With that trip in the rear-view mirror, No. 23 Iowa will try to keep its January roll going Sunday when it welcomes one of the Big 10 Conference's worst teams, Illinois, to Carver-Hawkeye Arena in Iowa City for some noontime hoops.

Of course, even losing teams are capable of cranking up great games. The Fighting Illini (5-12, 1-5) did just that Wednesday night when they routed Minnesota 95-68 in Champaign in a game where they, not the Golden Gophers, looked like Big 10 contenders.

Illinois has played a number of good teams down to the wire, such as Gonzaga in Maui and Ohio State in Chicago, but hasn't always been able to make winning plays at the end. The rout of Minnesota didn't require a big play in the endgame. The Illini led 51-28 at the half and scored its most points in a regulation Big 10 game since 1997.

"It was a night that a lot of things started to click," second-year Illinois coach Brad Underwood said. "I couldn't be happier for our locker room."

The Illini trailed for only 28 seconds against the Golden Gophers, waxing them in every aspect. They dominated the glass 39-26 against a team that had outrebounded its opponents by nearly six per game, and shot 56.1 percent from the field.

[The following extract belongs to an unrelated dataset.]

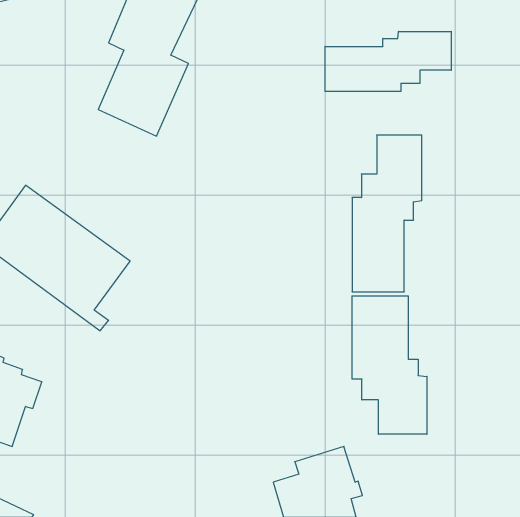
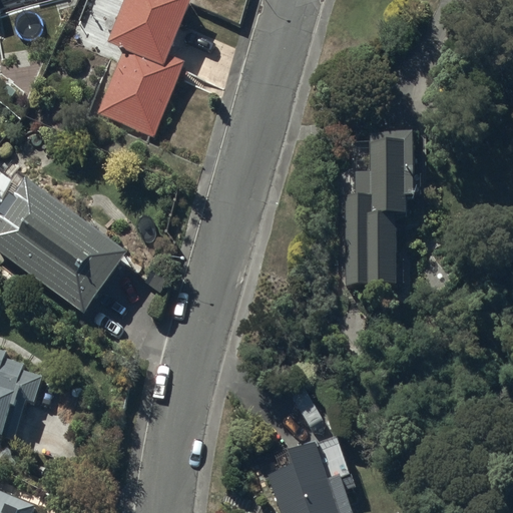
building: [325,31,451,91] -> none
building: [352,296,427,434] -> none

Can Illinois translate that kind of performance, or at least a decent facsimile of it, into a road game? Odds and this year's performance suggest it might not happen. It's 0-8 in neutral site and road games and has to face a team that is 10-1 at home.

Making the task tougher for the Illini is that Iowa (15-3, 4-3) might get its leading scorer back in 6-9, 250-pound junior forward Tyler Cook. After spraining his ankle in a Jan. 12 win over Ohio State, Cook sat out the victory at Penn State.

"The thing with a sprained ankle is you can run, but you can't cut," McCaffery said of Cook. "He had no explosion. He's going to be diligent rehabilitating that to get ready for Sunday."

Cook is averaging 17.1 points and 8.3 rebounds, shooting 58.6 percent from the field. Luka Garza (13.5), Jordan Bohannon (11.3) and Joe Wieskamp (11.3) also score in double figures for the Hawkeyes, who are averaging 82.1 points per game.

Guard Trent Frazier is Illinois' top scorer at 14.8, followed by freshmen Ayo Dosunmu (14.2) and Giorgi Bezhanishvili (11.0). The two combined for 43 against Minnesota, with Dosunmu tossing in a game-high 23.